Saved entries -
##############################

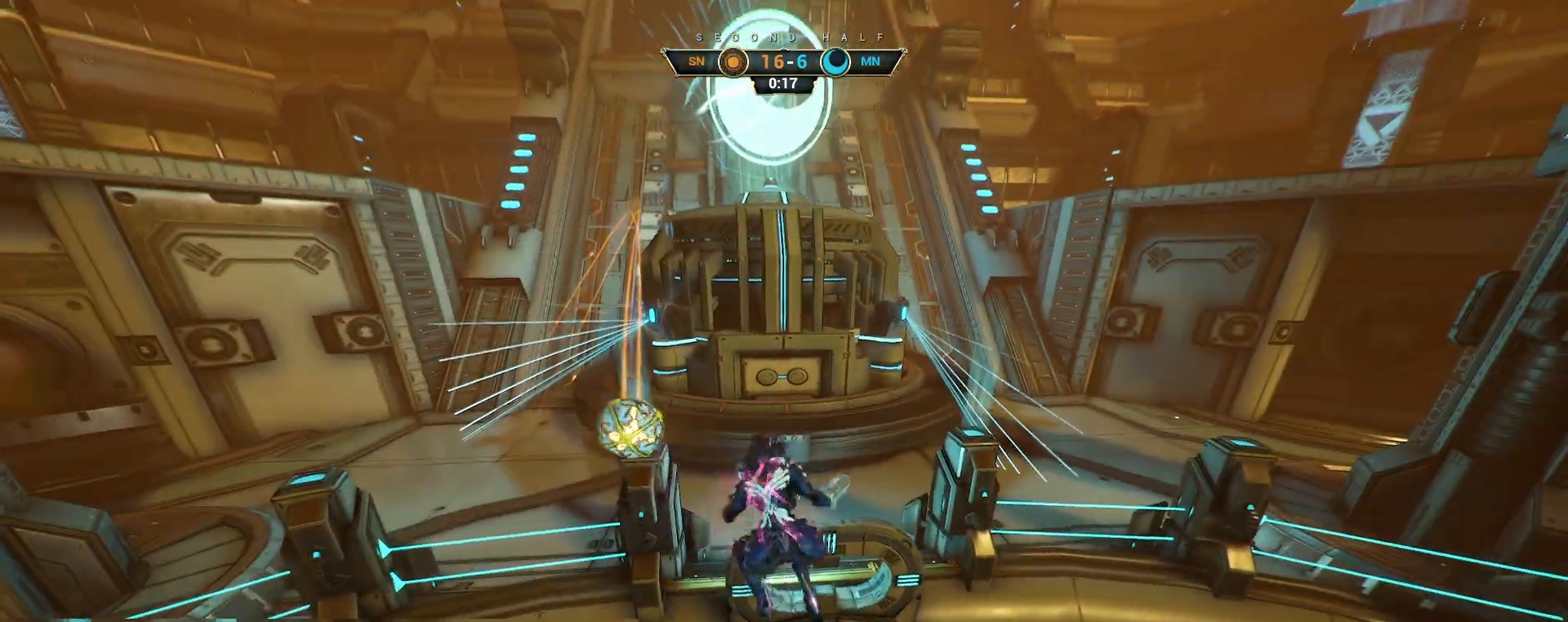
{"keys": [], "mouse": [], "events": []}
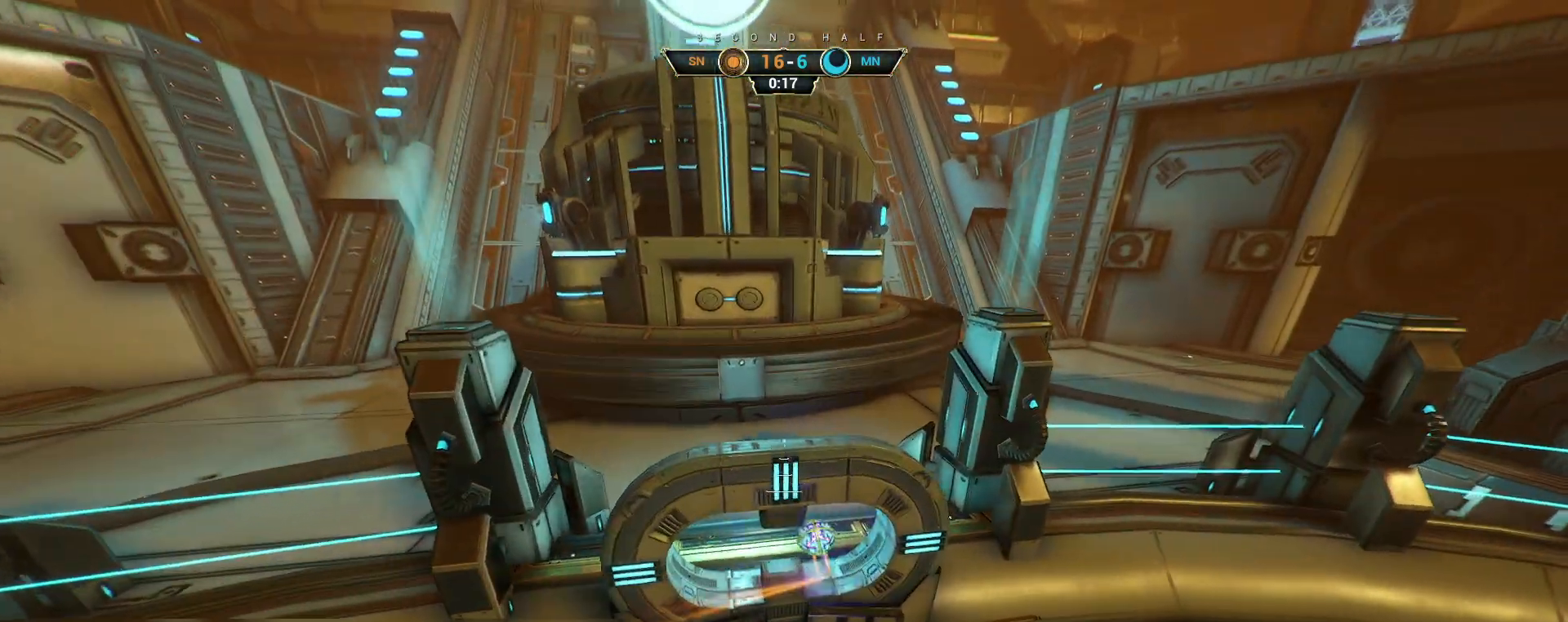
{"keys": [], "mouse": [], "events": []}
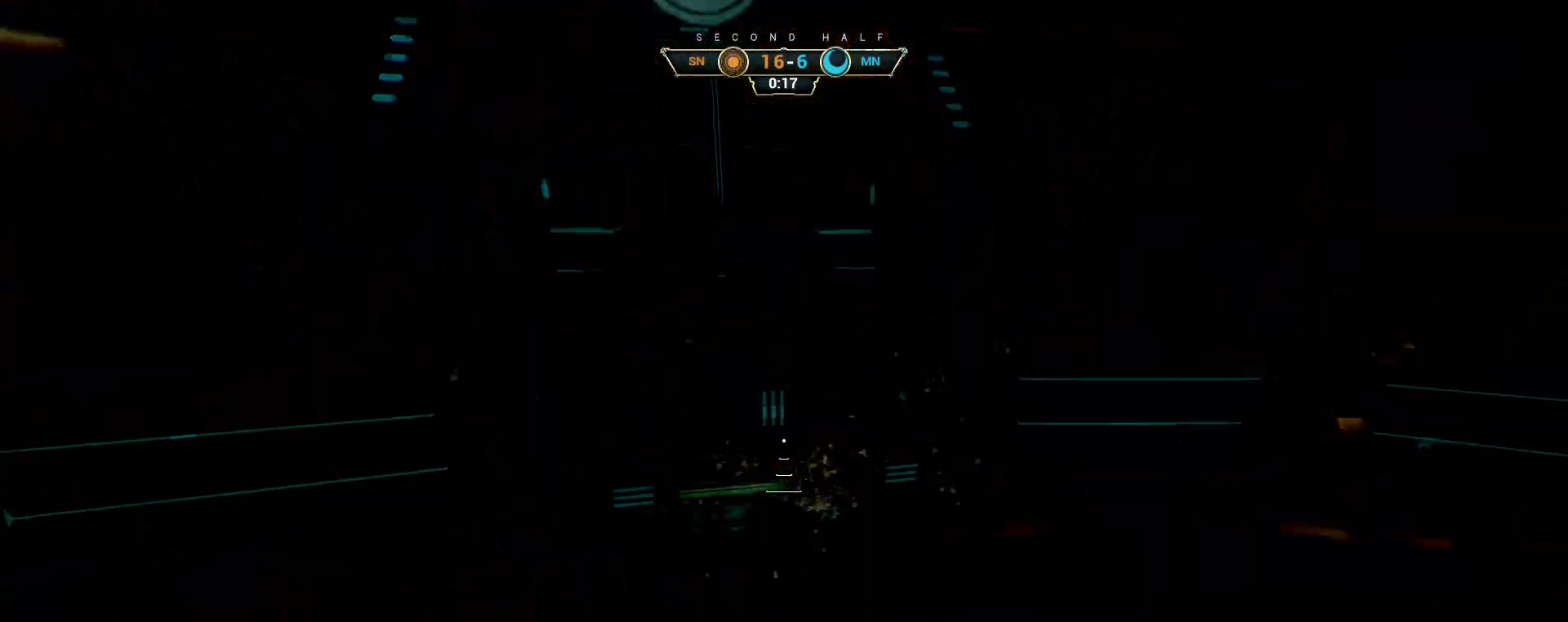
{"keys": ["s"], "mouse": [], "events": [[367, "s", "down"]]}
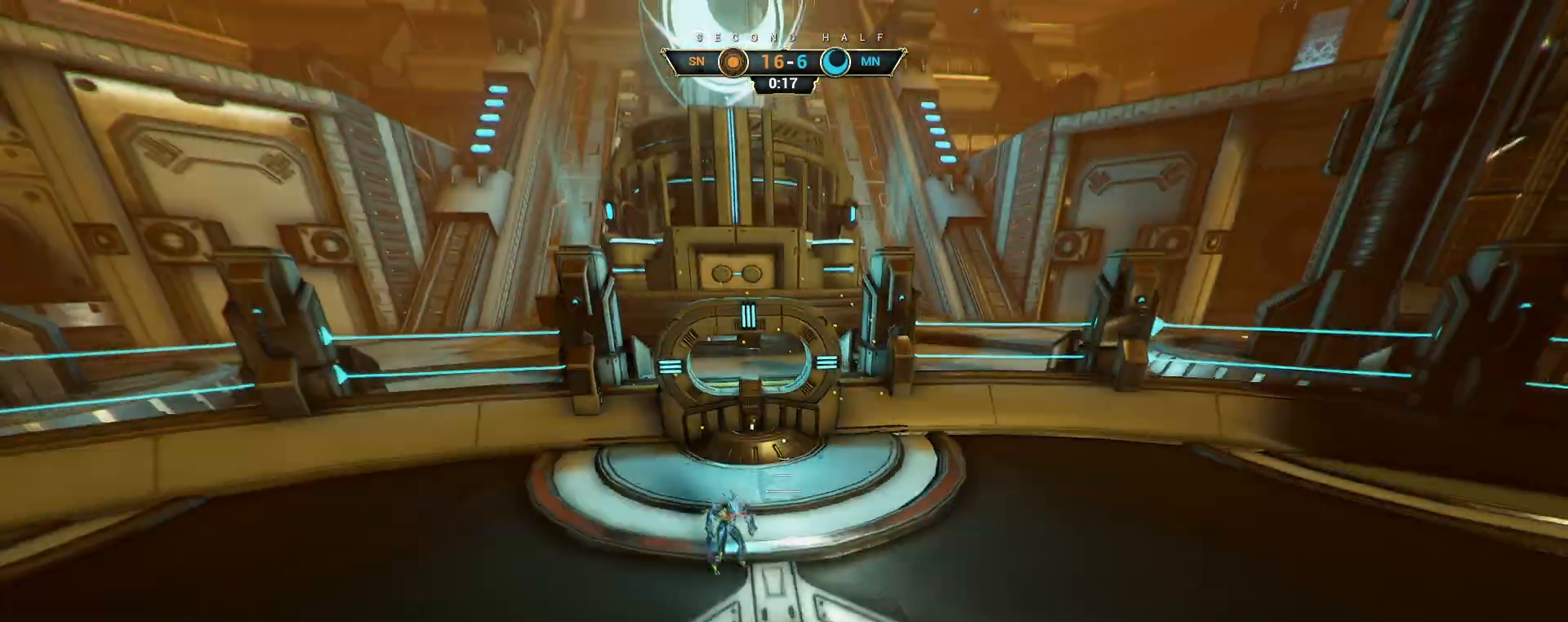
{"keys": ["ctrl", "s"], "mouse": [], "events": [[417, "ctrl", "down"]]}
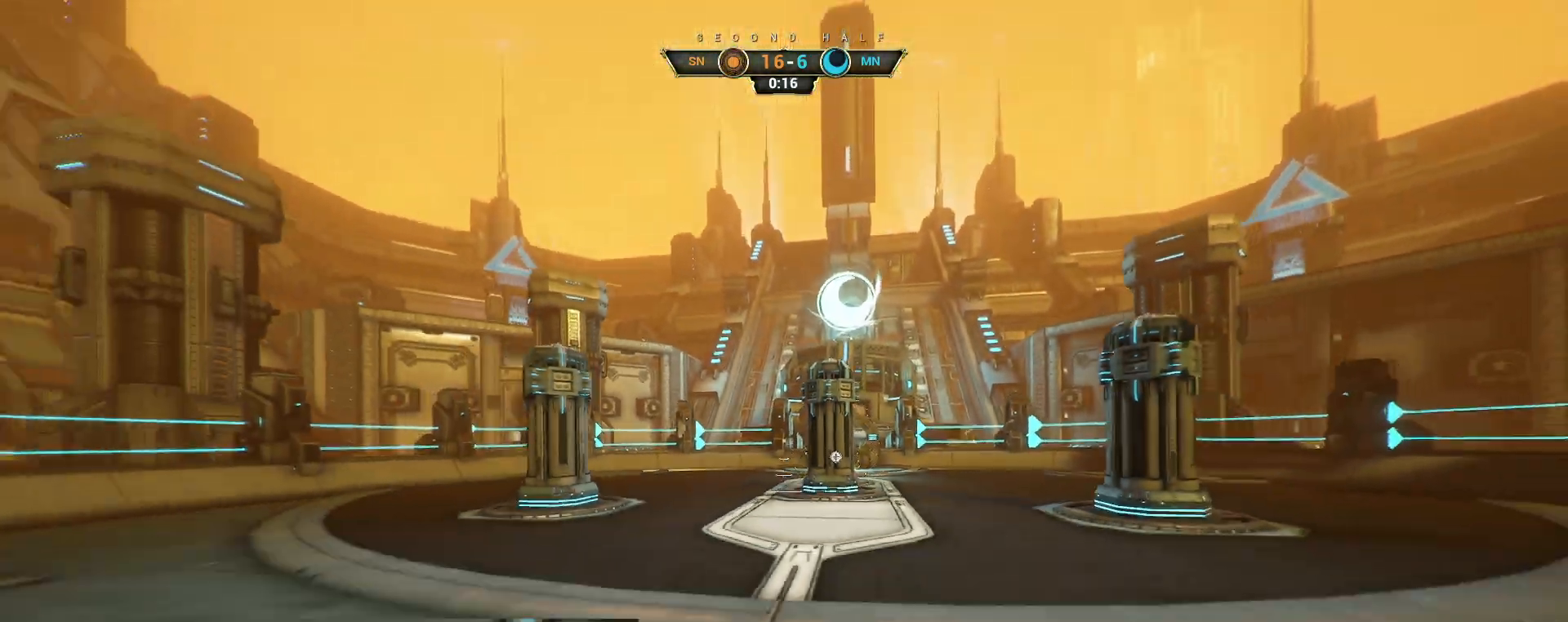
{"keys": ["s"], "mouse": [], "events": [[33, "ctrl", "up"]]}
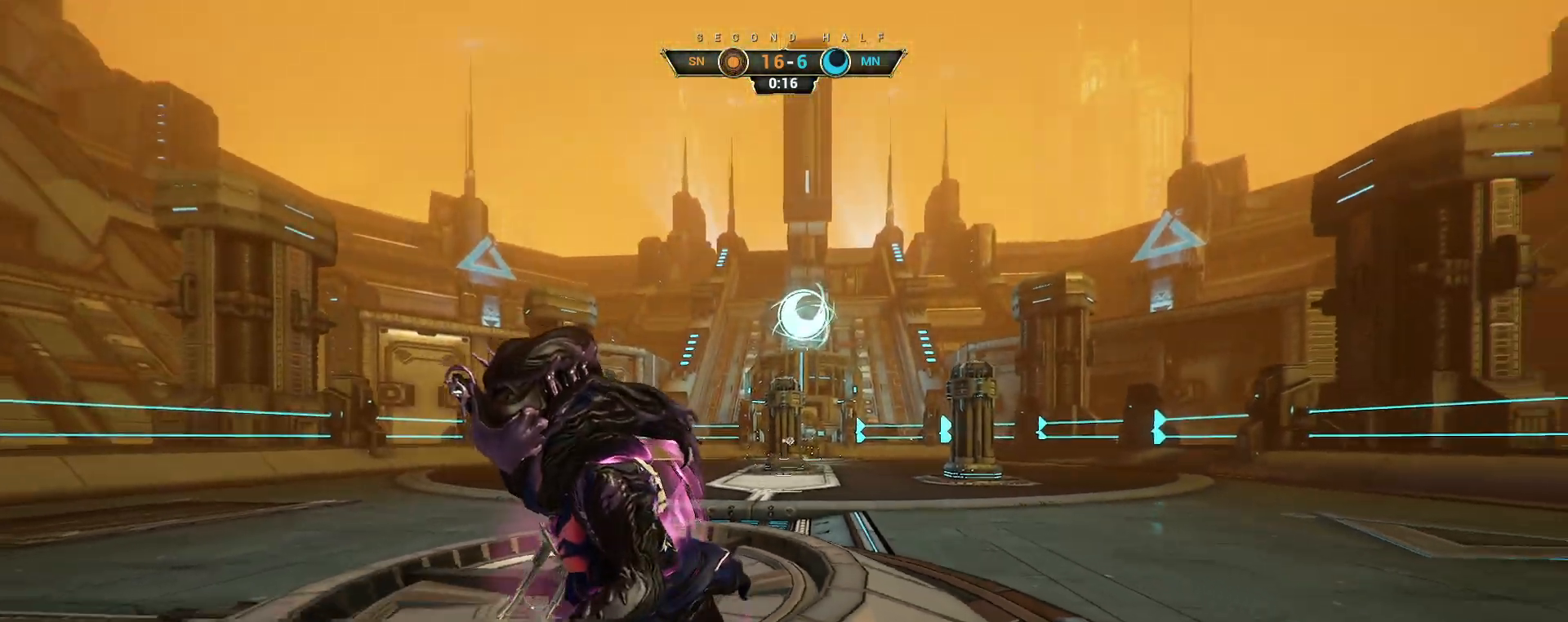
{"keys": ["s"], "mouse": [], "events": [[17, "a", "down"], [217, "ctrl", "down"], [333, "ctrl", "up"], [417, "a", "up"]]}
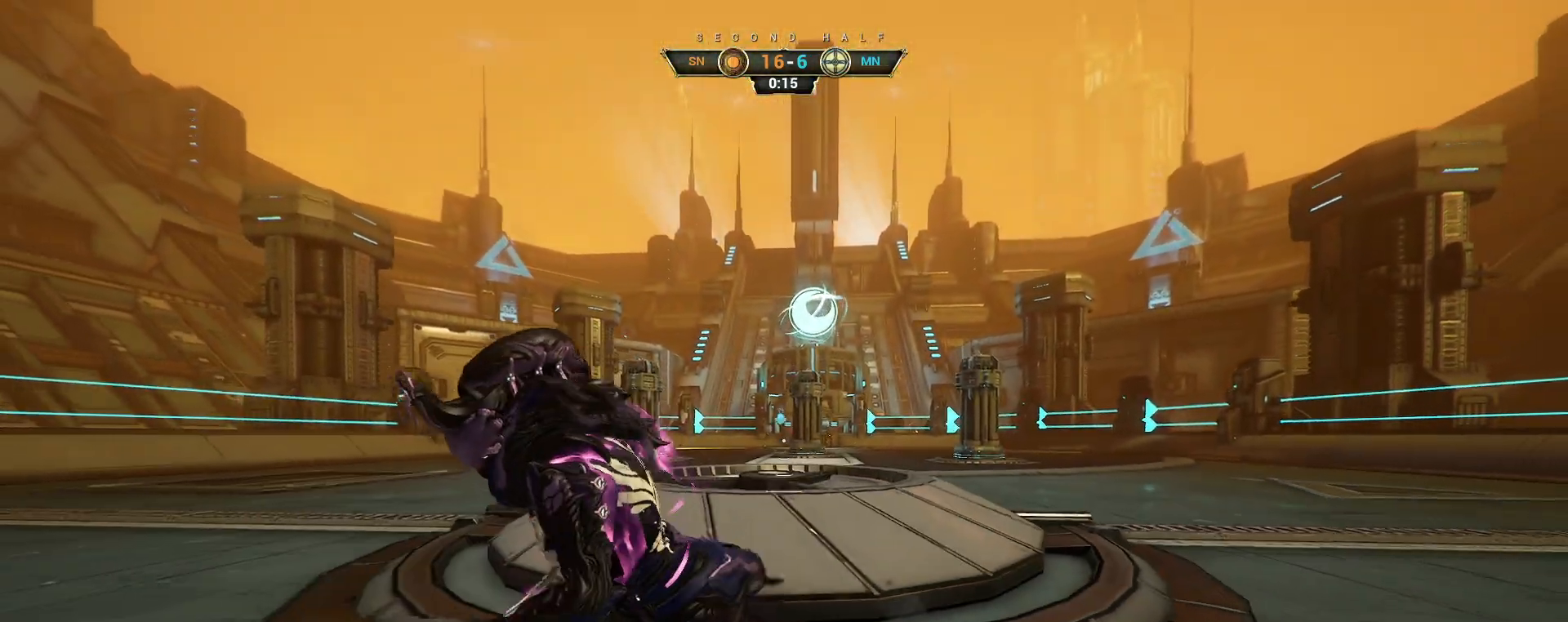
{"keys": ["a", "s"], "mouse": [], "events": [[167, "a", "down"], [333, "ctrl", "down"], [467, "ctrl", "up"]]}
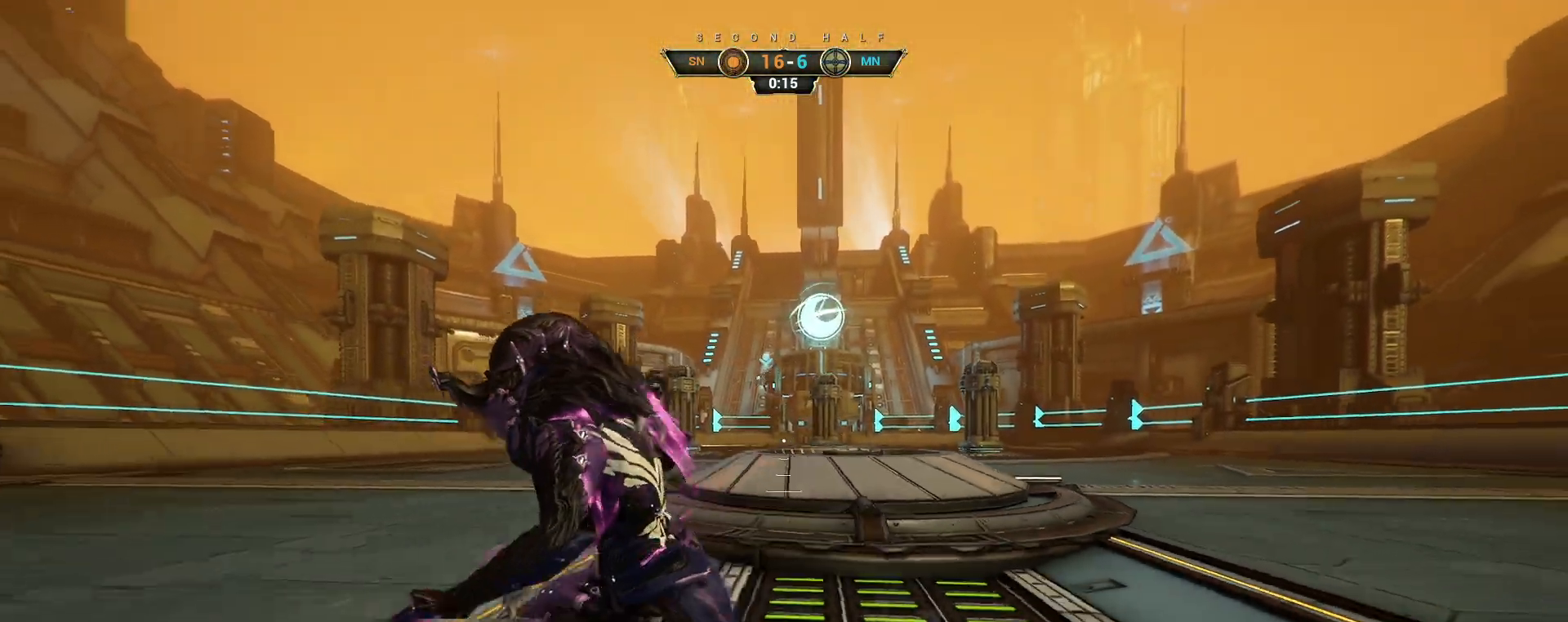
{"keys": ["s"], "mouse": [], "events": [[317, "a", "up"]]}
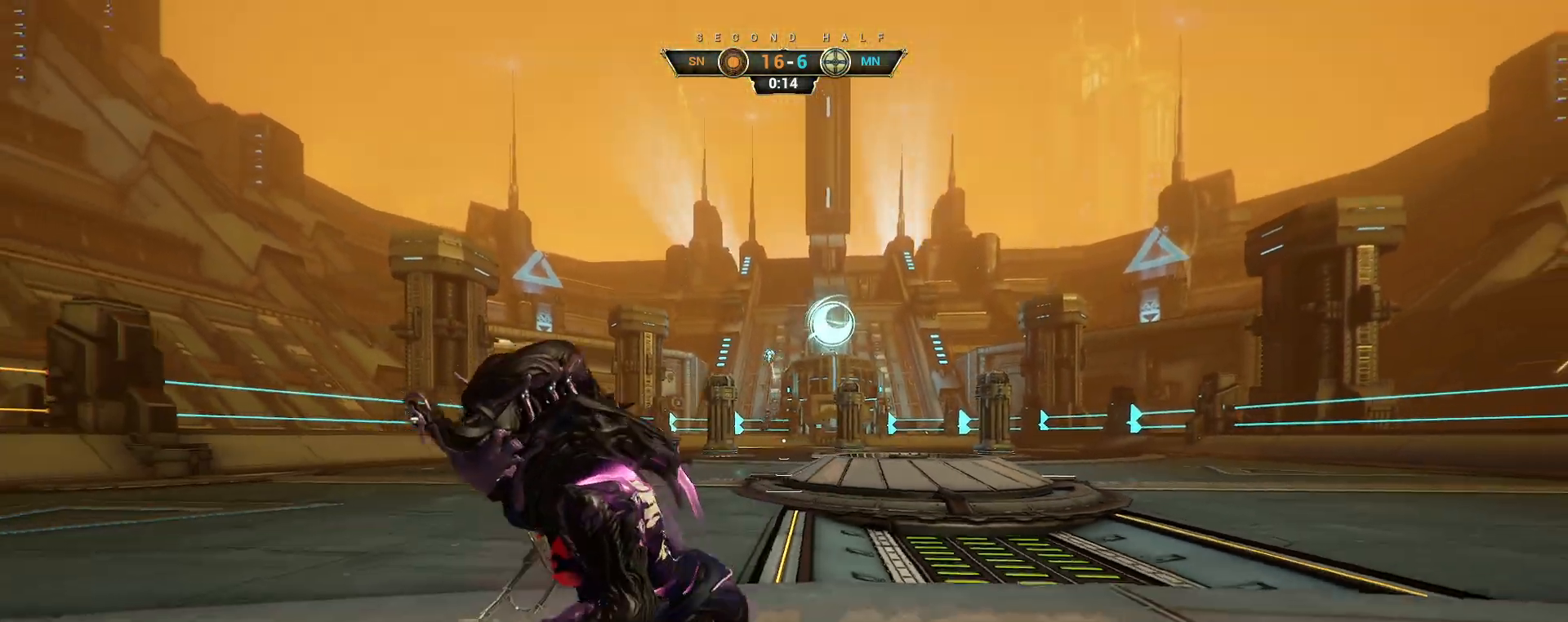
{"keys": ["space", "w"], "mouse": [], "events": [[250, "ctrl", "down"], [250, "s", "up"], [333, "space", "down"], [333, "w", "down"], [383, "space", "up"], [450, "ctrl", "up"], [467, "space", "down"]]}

##############################

Requirement -
Repeat all of the entries word for word, but omit the pictures.

Problem solution -
{"keys": [], "mouse": [], "events": []}
{"keys": [], "mouse": [], "events": []}
{"keys": ["s"], "mouse": [], "events": [[367, "s", "down"]]}
{"keys": ["ctrl", "s"], "mouse": [], "events": [[417, "ctrl", "down"]]}
{"keys": ["s"], "mouse": [], "events": [[33, "ctrl", "up"]]}
{"keys": ["s"], "mouse": [], "events": [[17, "a", "down"], [217, "ctrl", "down"], [333, "ctrl", "up"], [417, "a", "up"]]}
{"keys": ["a", "s"], "mouse": [], "events": [[167, "a", "down"], [333, "ctrl", "down"], [467, "ctrl", "up"]]}
{"keys": ["s"], "mouse": [], "events": [[317, "a", "up"]]}
{"keys": ["space", "w"], "mouse": [], "events": [[250, "ctrl", "down"], [250, "s", "up"], [333, "space", "down"], [333, "w", "down"], [383, "space", "up"], [450, "ctrl", "up"], [467, "space", "down"]]}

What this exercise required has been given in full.